▶ Exercise prompt
Check every line of the data below for the word "elbow". Copy the ones that have it.

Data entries
===============

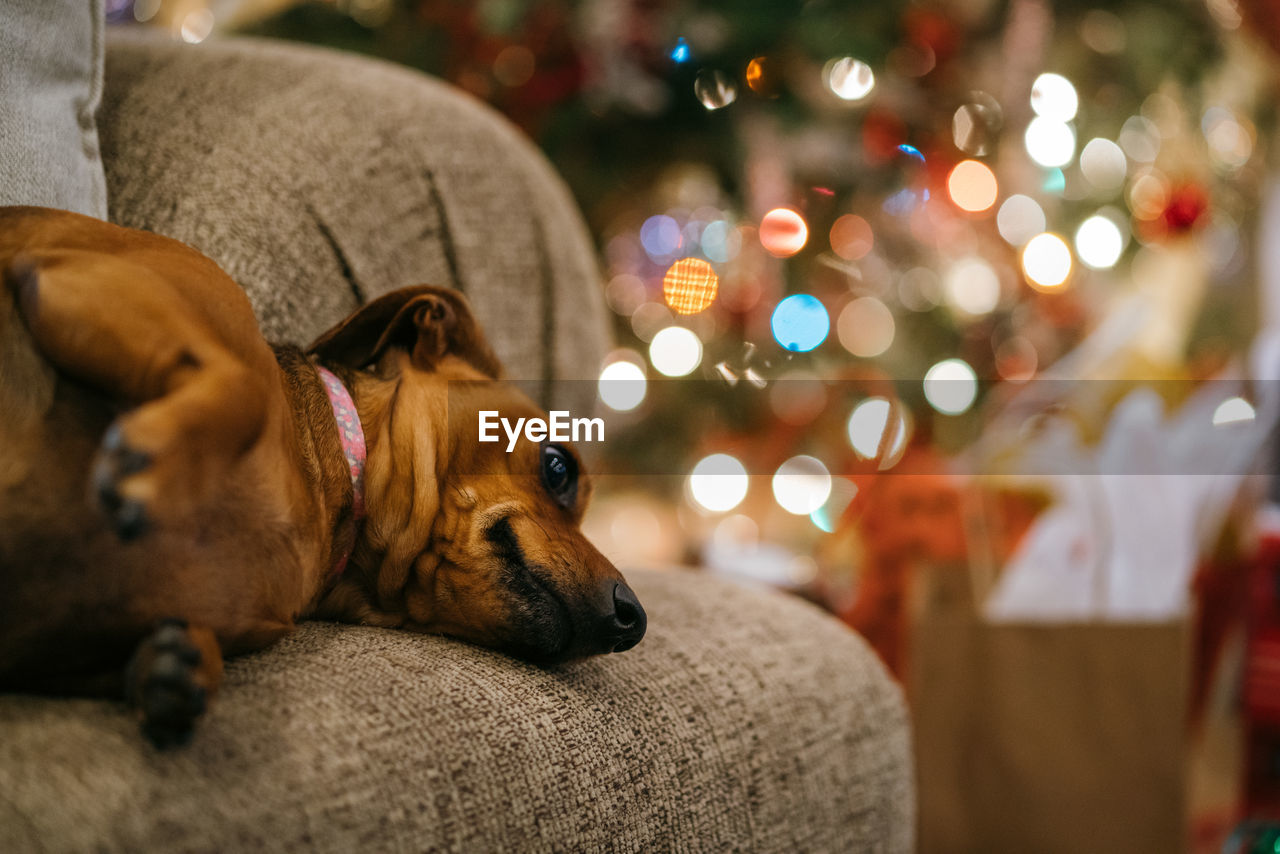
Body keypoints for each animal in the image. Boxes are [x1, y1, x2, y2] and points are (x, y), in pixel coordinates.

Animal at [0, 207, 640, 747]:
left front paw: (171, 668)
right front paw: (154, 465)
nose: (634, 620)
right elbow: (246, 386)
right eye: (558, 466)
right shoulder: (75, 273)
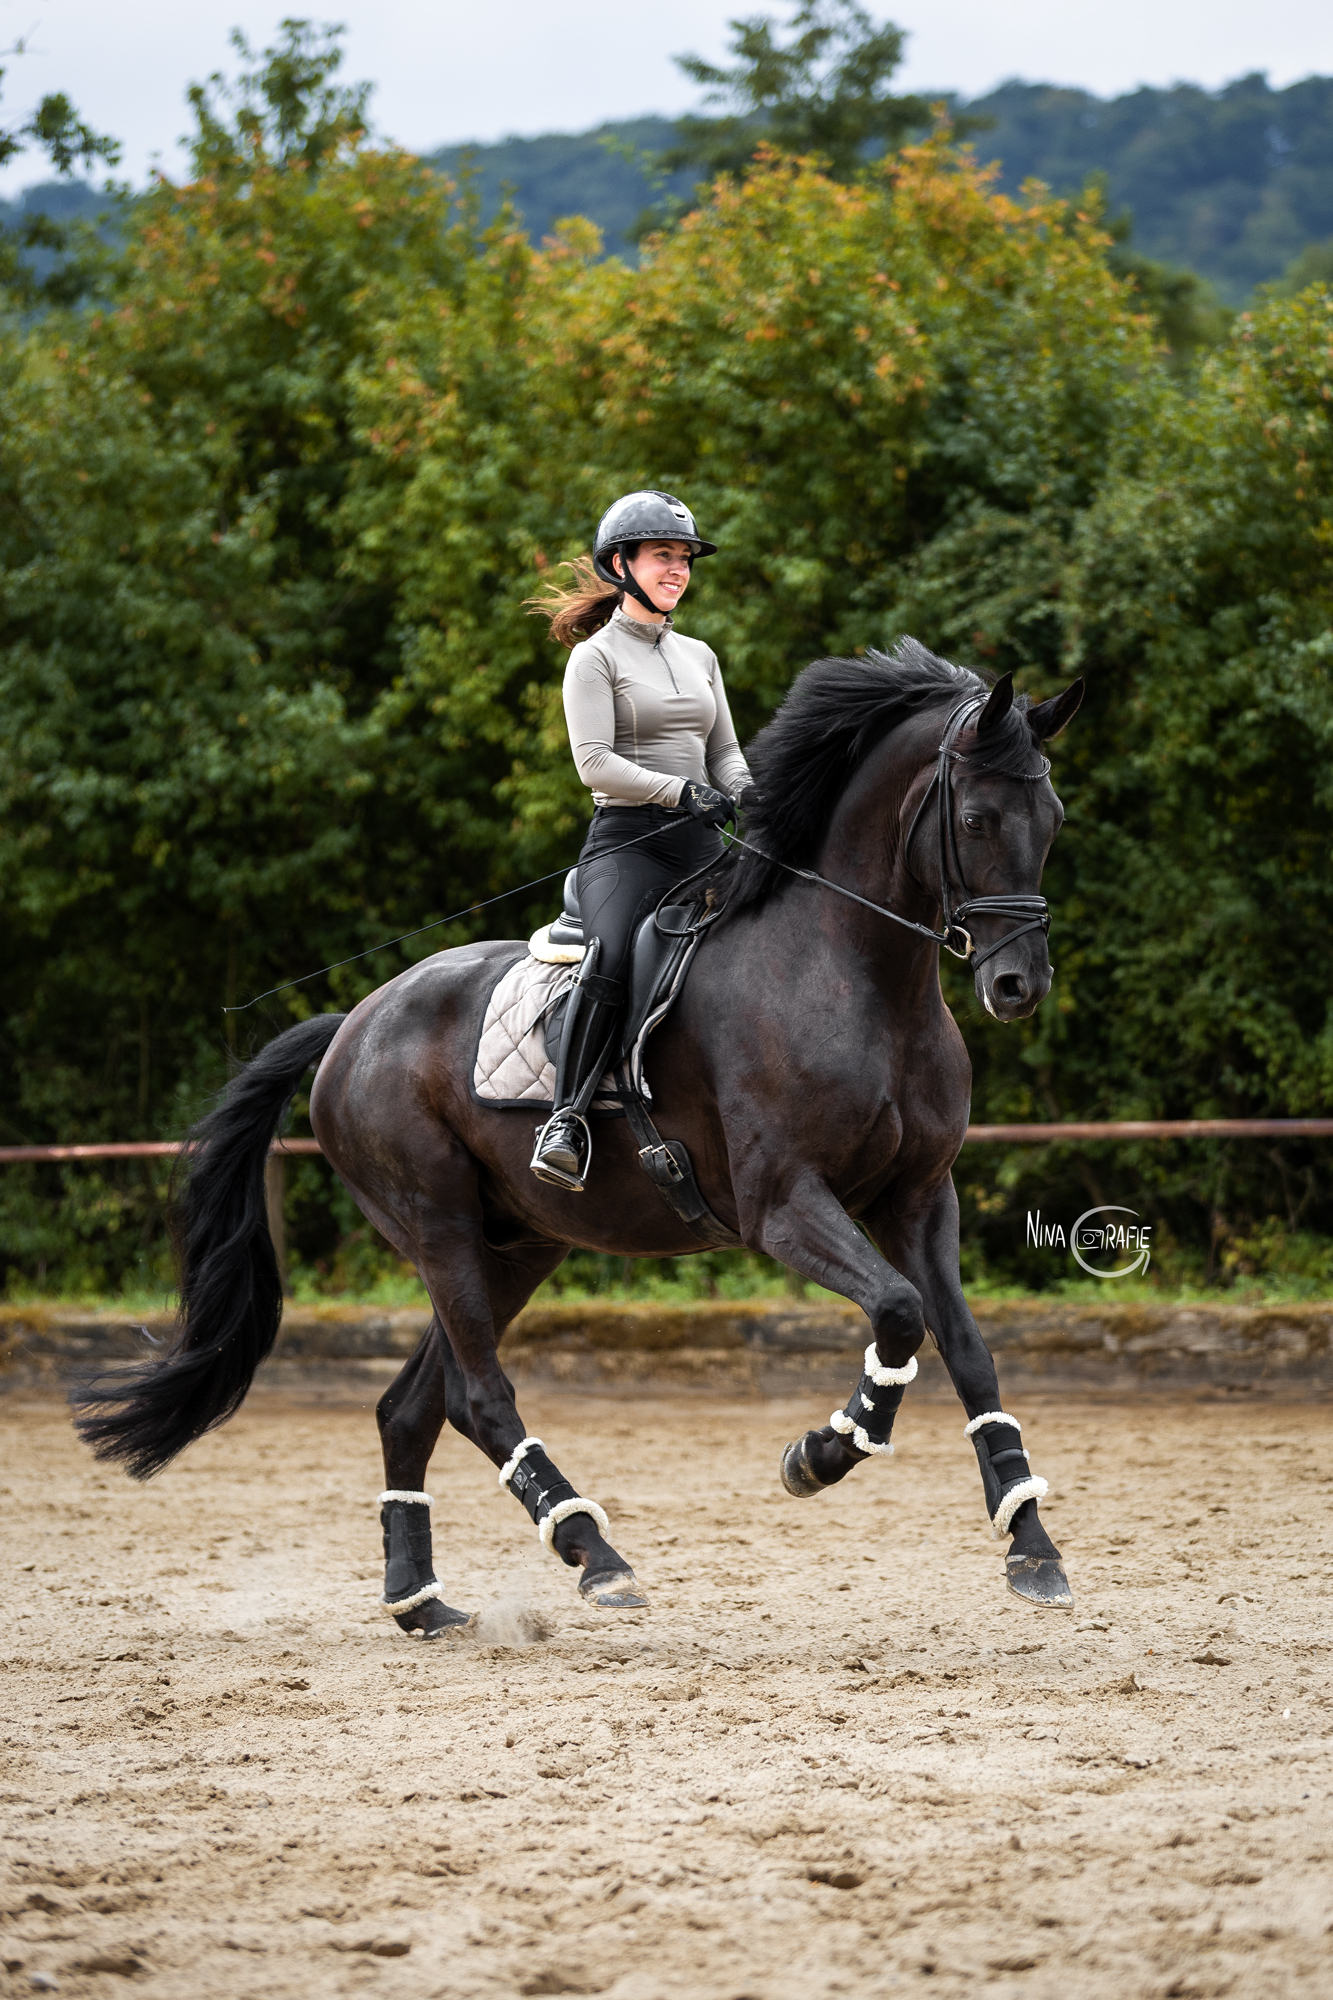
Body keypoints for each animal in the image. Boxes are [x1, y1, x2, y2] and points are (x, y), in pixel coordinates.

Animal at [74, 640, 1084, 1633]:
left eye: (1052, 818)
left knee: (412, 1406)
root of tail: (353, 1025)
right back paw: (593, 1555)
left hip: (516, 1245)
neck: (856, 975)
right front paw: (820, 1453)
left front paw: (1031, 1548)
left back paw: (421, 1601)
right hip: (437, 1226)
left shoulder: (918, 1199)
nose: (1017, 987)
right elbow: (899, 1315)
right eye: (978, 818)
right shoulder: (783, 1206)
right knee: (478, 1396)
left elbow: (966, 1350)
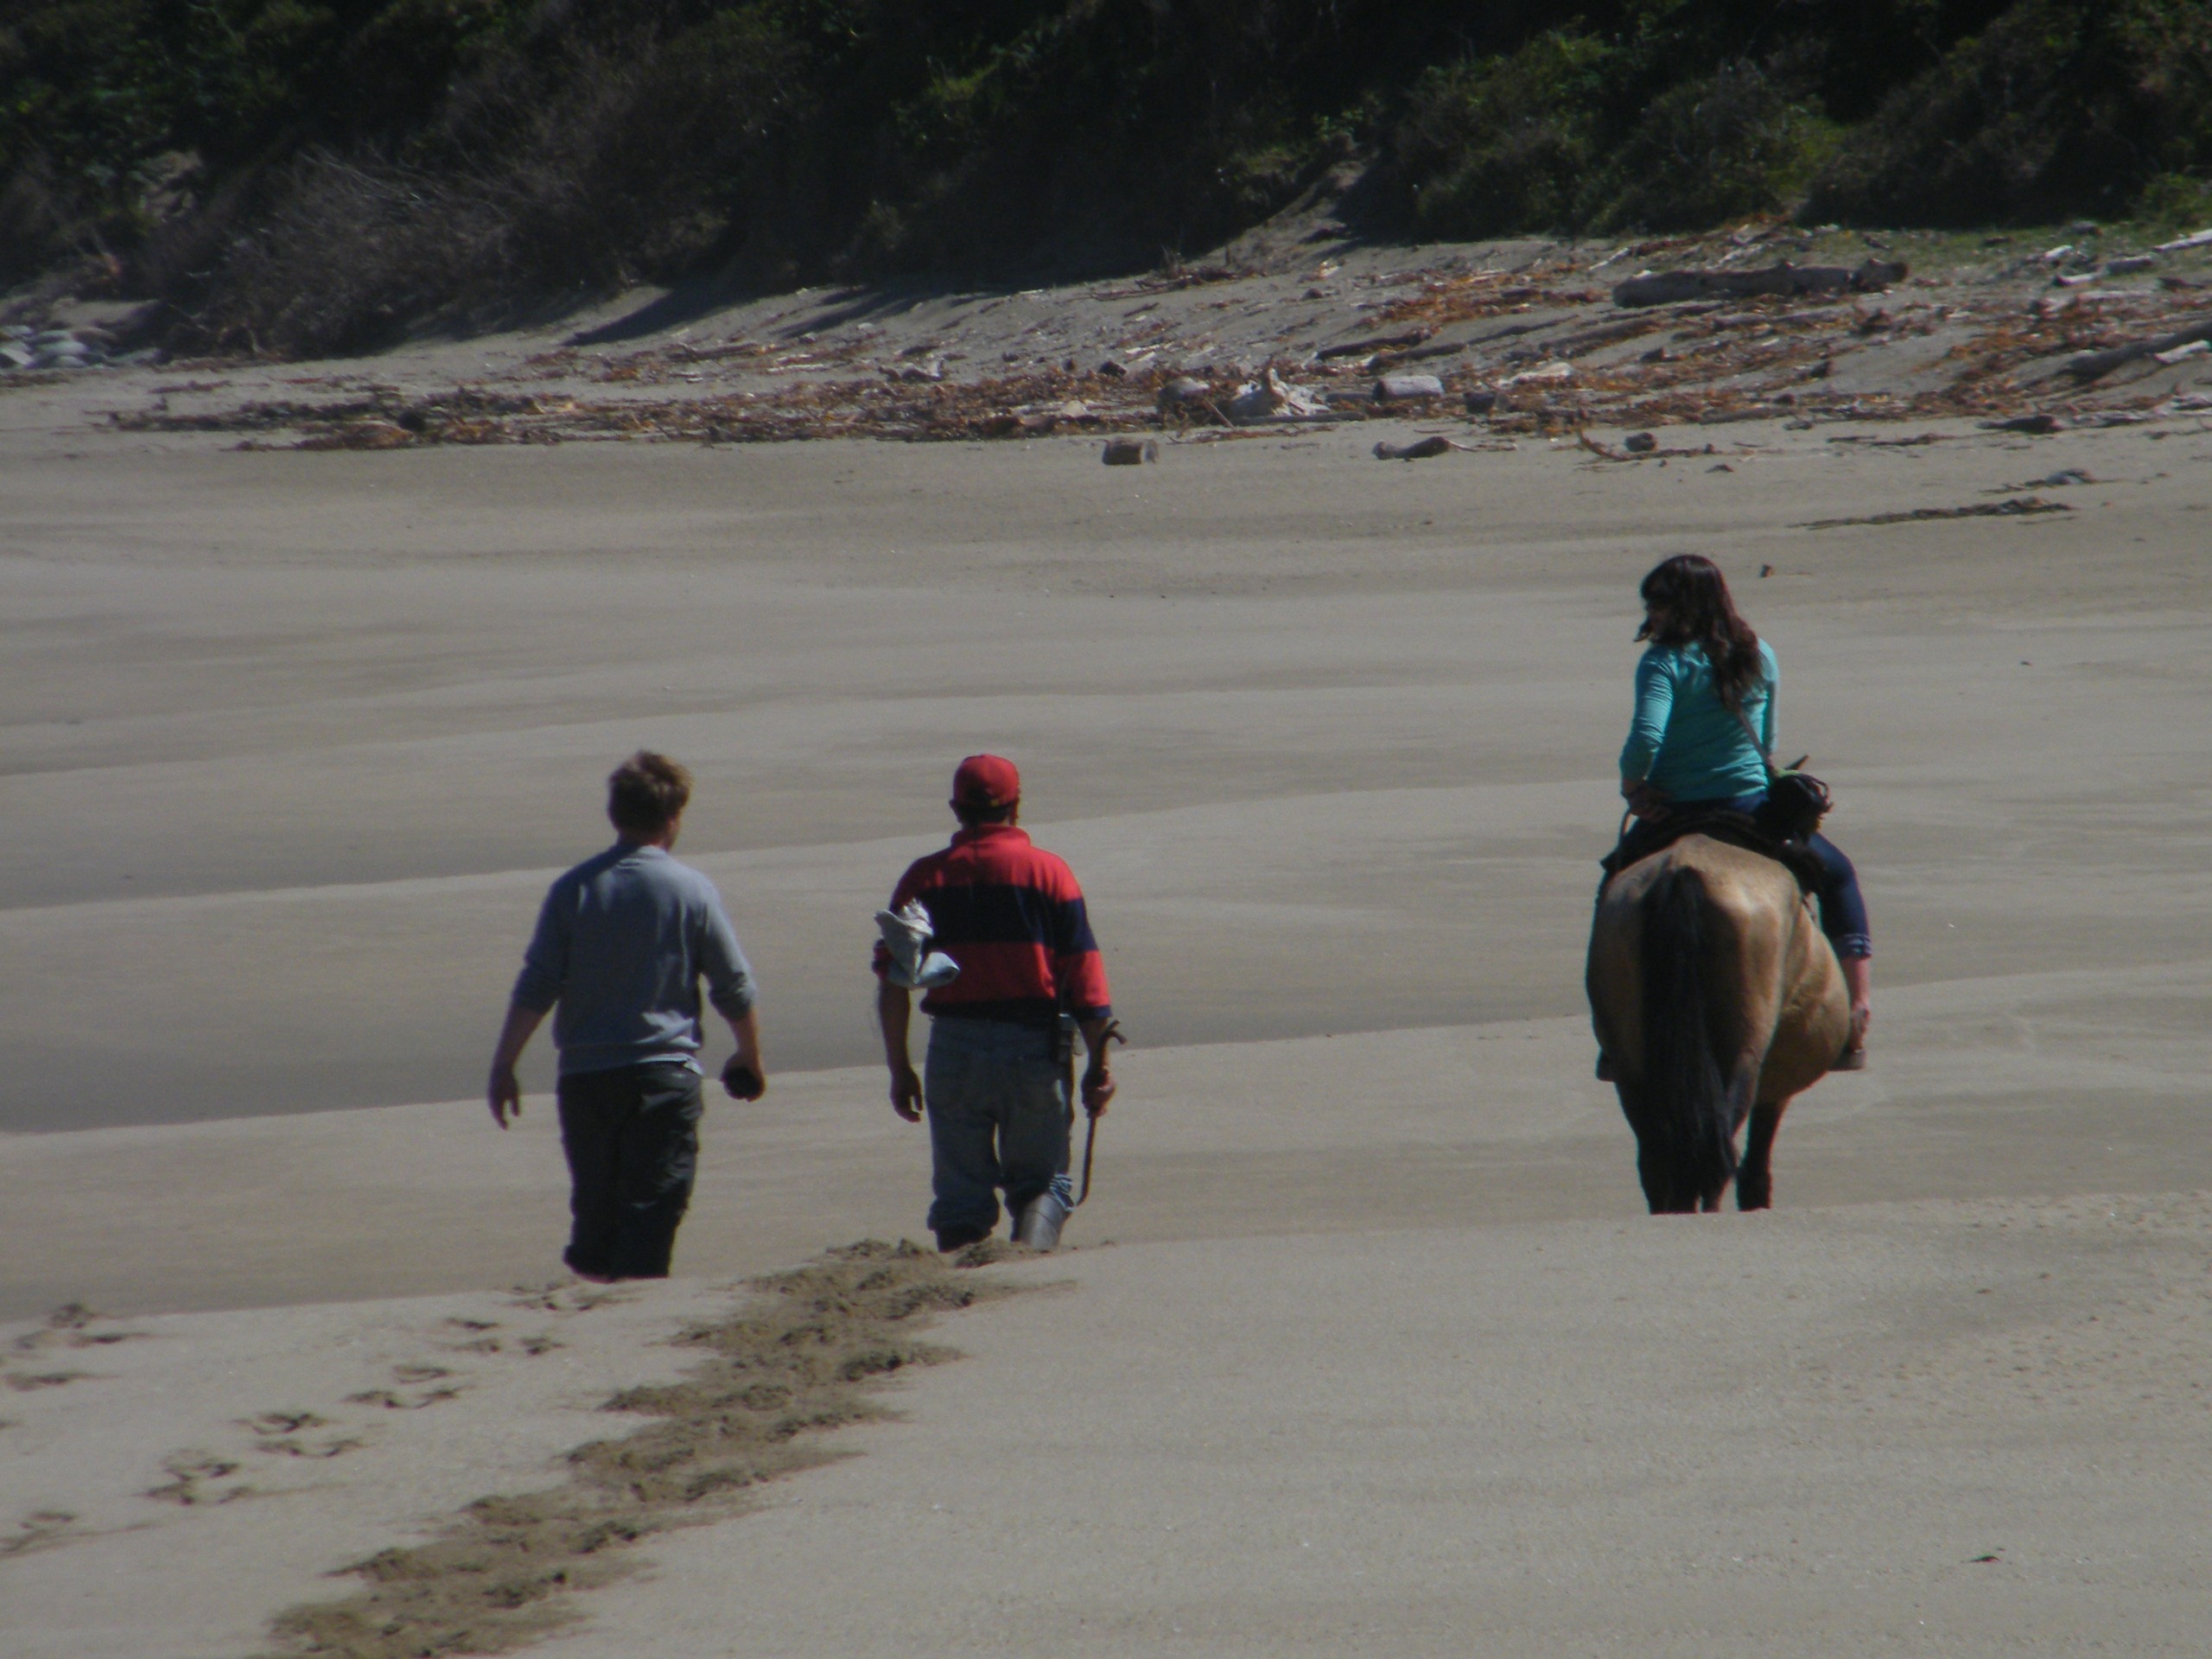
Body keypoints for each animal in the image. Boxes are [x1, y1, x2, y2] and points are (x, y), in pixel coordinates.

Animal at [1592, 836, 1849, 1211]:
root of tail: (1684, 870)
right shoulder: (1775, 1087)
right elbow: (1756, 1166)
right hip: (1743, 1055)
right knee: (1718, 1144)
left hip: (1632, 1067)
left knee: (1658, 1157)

===============

▶ Response area
right elbow: (246, 386)
right elbow: (899, 1315)
left elbow: (966, 1350)
right elbow: (1756, 1166)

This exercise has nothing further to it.